The Maharashtra government has been directed by the Bombay High Court not to take action against those who are in possession of legally slaughtered beef. This directive is in place for the next three months. The HC also said the police should not invade the privacy of citizens.

"We are of the view that the state not having granted reasonable time for disposing of beef products is admittedly unwarranted," the HC said in a report by Indian Express.

The court clarified that it will not be staying Section 5D. This means that people will not be allowed to bring in beef from outside the state for consumption. This provision had been challenged by a number of petitioners. The court also allowed intervenors who opposed views of such petitioners, to file applications.

The HC asked the state to file a detailed affidavit in response to the petitions, four weeks from today. After which the petitioners will have to file a reply within two weeks.

Source: Indian Express

The petitioners had argued against the right of police to enter someone's home or restaurant and question citizens on what they were eating. The police were given this leeway before the Bombay HC made the said changes.

"No FIRs will be registered against possession of beef.
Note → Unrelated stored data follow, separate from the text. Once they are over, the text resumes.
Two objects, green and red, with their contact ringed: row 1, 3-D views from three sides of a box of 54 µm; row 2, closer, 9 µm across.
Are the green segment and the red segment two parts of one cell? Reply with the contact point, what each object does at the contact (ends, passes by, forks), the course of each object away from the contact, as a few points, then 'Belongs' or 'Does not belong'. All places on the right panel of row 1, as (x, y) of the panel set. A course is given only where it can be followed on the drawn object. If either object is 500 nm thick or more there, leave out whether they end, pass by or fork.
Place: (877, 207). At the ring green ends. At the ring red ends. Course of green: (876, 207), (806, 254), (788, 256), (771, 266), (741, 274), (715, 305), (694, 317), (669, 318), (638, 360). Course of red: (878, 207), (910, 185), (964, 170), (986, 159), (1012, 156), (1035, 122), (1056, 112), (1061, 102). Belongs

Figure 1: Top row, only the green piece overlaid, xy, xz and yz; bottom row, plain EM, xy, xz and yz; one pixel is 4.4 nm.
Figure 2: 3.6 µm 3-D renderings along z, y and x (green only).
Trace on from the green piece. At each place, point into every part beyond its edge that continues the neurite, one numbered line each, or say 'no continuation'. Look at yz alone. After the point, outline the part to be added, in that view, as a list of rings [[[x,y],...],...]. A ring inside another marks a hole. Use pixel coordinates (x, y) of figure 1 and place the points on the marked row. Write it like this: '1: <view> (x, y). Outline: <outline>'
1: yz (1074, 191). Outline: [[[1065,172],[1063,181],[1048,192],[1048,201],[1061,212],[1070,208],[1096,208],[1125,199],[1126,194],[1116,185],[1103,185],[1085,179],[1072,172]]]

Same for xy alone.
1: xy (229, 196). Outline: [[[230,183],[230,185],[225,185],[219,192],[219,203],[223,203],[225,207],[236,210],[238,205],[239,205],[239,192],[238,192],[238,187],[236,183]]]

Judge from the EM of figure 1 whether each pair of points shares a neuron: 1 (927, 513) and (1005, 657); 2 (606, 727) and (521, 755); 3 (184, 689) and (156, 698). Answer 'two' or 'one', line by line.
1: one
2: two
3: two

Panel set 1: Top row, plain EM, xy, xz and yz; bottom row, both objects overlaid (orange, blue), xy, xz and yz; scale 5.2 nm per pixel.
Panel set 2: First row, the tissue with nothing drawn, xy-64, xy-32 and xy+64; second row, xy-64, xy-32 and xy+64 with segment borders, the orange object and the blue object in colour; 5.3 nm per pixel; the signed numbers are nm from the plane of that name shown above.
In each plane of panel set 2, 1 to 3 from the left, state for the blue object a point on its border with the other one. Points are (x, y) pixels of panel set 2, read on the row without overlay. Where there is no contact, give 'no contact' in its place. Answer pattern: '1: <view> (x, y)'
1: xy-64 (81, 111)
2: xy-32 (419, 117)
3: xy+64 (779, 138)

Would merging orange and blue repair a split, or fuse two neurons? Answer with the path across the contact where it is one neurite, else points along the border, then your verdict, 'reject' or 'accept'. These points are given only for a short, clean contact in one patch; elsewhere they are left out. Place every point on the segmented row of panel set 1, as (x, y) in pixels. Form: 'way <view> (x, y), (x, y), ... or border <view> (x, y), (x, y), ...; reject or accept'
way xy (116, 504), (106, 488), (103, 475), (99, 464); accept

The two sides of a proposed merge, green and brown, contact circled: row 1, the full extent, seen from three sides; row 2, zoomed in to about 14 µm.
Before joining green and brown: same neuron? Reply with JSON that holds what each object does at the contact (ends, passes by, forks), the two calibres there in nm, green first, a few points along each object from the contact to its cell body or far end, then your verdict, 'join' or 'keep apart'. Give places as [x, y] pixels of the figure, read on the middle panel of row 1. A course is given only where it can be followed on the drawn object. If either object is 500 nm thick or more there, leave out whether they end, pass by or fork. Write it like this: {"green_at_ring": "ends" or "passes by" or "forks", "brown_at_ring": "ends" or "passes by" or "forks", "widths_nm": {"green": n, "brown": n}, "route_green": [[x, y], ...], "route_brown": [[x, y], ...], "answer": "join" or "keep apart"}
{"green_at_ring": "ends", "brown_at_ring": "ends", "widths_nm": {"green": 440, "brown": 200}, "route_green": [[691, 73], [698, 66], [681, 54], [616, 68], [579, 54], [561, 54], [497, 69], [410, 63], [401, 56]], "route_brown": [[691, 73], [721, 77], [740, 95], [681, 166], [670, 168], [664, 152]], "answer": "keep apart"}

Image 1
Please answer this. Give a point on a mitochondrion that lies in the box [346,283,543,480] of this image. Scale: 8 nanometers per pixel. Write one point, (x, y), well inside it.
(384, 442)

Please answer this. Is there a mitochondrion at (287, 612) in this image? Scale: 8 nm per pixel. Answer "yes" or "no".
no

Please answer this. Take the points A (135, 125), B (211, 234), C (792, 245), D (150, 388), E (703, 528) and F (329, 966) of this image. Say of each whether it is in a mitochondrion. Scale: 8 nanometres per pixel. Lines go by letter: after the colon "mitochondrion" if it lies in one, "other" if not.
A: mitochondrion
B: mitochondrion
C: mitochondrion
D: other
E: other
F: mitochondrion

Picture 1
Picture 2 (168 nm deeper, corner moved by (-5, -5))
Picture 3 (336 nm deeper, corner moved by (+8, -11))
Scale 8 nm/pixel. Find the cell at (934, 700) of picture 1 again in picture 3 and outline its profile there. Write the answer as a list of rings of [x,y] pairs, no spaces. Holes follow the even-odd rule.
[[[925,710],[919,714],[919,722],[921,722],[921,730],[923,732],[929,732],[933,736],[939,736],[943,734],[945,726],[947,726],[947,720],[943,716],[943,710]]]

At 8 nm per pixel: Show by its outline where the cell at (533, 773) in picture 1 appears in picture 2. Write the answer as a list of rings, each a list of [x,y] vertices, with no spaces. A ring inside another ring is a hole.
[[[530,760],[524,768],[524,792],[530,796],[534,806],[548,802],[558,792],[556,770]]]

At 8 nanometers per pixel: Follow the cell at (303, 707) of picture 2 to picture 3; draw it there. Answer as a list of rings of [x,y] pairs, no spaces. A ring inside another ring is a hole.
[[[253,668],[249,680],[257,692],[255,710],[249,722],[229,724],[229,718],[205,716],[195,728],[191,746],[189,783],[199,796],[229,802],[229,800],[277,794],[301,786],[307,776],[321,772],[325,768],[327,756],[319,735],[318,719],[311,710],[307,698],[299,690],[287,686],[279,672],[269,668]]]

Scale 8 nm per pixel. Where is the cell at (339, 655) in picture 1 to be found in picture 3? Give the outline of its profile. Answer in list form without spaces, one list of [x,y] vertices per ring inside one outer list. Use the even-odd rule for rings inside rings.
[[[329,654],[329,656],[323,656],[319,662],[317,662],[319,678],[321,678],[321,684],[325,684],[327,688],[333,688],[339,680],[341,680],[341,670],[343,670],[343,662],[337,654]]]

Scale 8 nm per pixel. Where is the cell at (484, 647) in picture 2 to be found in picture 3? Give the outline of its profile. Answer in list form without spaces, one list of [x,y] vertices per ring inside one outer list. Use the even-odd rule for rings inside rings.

At most, if any illegal slaughter is made then FIR shall be registered," said Justices V M Kanade and M S Sonak.

The ban on cow slaughter was enforced two decades ago, however, there was no restriction on slaughter and consumption of cow progeny until now.

Now the Maharashtra Animal Preservation (Amendment) Act, 1995, prohibits the sale or possession of beef, those found guilty of this can serve up to five years in jail and pay a fine of Rs. 10,000.

"The choice of food cannot be out of necessity… Humans have no right over the life of animals. Bulls and bullocks are saying 'save our lives'," said an intervening application by Akhil Bharat Krushi of the Gau Seva Sangh and Dr Vinod Kothari. The state had earlier defended its right to ban beef in Maharashtra by telling the court it was not a fundamental right.